When the goons livestream their torture and attempted execution, they break the deliberate “exposure” barrier that should never be crossed…acting in some ways like child predators. They chillingly merge wholesome-sounding pedagogy with hideous brutality. This all builds to the moment of (attempted) execution. The goons (under D’Amico’s direction) try to convey the classic message: “If you want to play with fire, expect to get burned” (literally).
Burning alive is one of- if not the- most horrific ways of dying…and a very archaic one at that! In HBO’s medieval-themed fantastical drama, Game of Thrones, plenty of characters (and even entire cities) burn alive. In real-life, inquisitors burned prisoners at the stake. The English burned Joan of Arc at the stake. Fire may warm us up in the winter and help cook our food. A single flame may signify divine hope. But a “lake of fire” symbolizes eternal torment.
We don’t tend to associate immolation with modern gangsters and mafiosos, though. Their brutality (as harsh as it may be) is usually limited to bullets and beatings. In some films, though, fire makes a cameo appearance. In Quentin Tarantino’s Reservoir Dogs (1992), one character slices and mutilates a chair-bound police officer before saturating him with gasoline and preparing to burn him alive (the scene may have easily inspired the above scene/sequence in Kick-Ass). American Gangster (2007) opens with Frank Lucas lighting a man ablaze and then shooting him. D’Amico graduates to the role of super-villain by appealing to fire. Immolating his captives saliently sends a much stronger, cautionary message!
The message is of course nothing new- being a “superhero” is far less glamorous than one’s naïve ambitions or impressions from popular stories may have people believe. There are plenty of real-life enterprises in which this is the case. Being a soldier is not nearly as “fun” as it may appear in “Call of Duty” or “Metal of Honor.” The life of a police officer is not nearly as exciting as it may appear on “CSI,” nor is the life of a spy as sexy and romantic as one may hope after watching any of the “Mission-Impossible” or “James Bond” films. All these enterprises have real, serious, dark, and very unpleasant potential consequences, but, alas, the dragon must be real; the dragon must be capable of eating or burning people for the quest to slay it to become meaningful.
Is it then the case that the most meaningful quests necessitate a real possibility for “immolation”? Yes. At least in one respect or another. But this is where the whole realm of prudence, caution, careful assessment, and competency come into play. A person who gets married knows there’s a possibility their spouse may “burn” them.

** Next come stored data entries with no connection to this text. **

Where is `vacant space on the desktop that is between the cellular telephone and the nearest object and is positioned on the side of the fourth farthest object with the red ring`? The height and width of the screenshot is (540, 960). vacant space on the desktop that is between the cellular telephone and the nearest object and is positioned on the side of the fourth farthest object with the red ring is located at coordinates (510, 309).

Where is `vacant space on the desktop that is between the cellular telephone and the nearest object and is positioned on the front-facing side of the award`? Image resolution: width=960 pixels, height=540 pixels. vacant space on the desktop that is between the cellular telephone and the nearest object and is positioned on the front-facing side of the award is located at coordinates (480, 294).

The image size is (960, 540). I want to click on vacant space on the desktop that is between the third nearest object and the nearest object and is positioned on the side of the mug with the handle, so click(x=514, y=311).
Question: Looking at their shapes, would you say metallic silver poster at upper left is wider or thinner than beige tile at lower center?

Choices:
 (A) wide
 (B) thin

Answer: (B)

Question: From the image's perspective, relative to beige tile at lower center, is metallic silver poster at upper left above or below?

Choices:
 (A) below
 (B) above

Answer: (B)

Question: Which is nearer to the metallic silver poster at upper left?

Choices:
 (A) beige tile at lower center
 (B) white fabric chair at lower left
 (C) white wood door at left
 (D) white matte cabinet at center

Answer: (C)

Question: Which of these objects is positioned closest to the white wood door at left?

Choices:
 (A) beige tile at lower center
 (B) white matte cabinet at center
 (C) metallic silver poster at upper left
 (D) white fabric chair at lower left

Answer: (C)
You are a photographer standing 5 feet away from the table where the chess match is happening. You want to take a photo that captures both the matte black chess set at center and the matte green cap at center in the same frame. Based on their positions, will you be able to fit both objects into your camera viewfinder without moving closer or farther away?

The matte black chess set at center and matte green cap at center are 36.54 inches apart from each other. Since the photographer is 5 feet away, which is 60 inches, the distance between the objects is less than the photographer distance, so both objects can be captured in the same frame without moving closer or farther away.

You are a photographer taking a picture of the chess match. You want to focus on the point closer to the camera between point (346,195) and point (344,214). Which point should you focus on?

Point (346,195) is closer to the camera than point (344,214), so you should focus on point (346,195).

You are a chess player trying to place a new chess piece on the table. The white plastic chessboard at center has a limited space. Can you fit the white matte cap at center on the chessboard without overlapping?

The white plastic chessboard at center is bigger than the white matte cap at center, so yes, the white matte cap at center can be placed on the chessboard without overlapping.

Their spouse may seek a divorce and walk out (taking them for all they’re worth- financially or otherwise). But this is far less likely if the two people approach marriage carefully (Do they really love each other? Do their values align? Can they communicate effectively?)

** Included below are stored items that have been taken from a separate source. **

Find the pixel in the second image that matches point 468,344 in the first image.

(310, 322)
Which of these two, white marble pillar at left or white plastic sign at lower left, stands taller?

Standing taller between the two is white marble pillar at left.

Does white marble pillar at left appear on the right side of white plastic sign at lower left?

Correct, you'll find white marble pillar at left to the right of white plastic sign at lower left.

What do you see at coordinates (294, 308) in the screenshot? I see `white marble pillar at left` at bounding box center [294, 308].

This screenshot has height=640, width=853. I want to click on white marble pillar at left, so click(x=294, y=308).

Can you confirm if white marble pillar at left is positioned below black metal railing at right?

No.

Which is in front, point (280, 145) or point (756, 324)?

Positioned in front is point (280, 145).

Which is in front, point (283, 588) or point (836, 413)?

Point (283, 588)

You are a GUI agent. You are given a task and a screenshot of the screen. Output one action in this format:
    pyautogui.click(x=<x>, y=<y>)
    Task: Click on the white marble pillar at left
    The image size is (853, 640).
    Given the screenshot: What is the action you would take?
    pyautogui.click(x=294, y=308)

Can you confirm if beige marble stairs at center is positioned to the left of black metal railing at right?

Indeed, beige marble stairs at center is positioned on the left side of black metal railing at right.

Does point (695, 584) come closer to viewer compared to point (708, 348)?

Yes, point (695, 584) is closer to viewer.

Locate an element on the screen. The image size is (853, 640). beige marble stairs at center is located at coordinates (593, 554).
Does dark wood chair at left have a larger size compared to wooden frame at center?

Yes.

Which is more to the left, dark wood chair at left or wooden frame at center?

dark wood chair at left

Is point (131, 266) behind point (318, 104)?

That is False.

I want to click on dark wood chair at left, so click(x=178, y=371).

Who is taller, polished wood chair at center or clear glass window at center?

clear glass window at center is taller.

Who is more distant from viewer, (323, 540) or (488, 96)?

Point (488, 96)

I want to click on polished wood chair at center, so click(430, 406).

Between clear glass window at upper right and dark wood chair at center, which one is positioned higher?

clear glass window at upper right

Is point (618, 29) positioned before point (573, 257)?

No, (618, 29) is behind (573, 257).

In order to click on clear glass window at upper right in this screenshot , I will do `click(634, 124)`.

By that same token, those who contend with violent people as a vocation do so only after enduring rigorous and intense training. Officers and military personnel are aware of all the caveats and vicissitudes when it comes to wrestling a criminal or firing a gun. Their fighting skills are far more engrained in them than in any average, everyday person, and that is ultimately why the whole “don’t be a hero” injunction exists. As cool as it may seem, spontaneously turning into a caped crusader “is a bad idea!”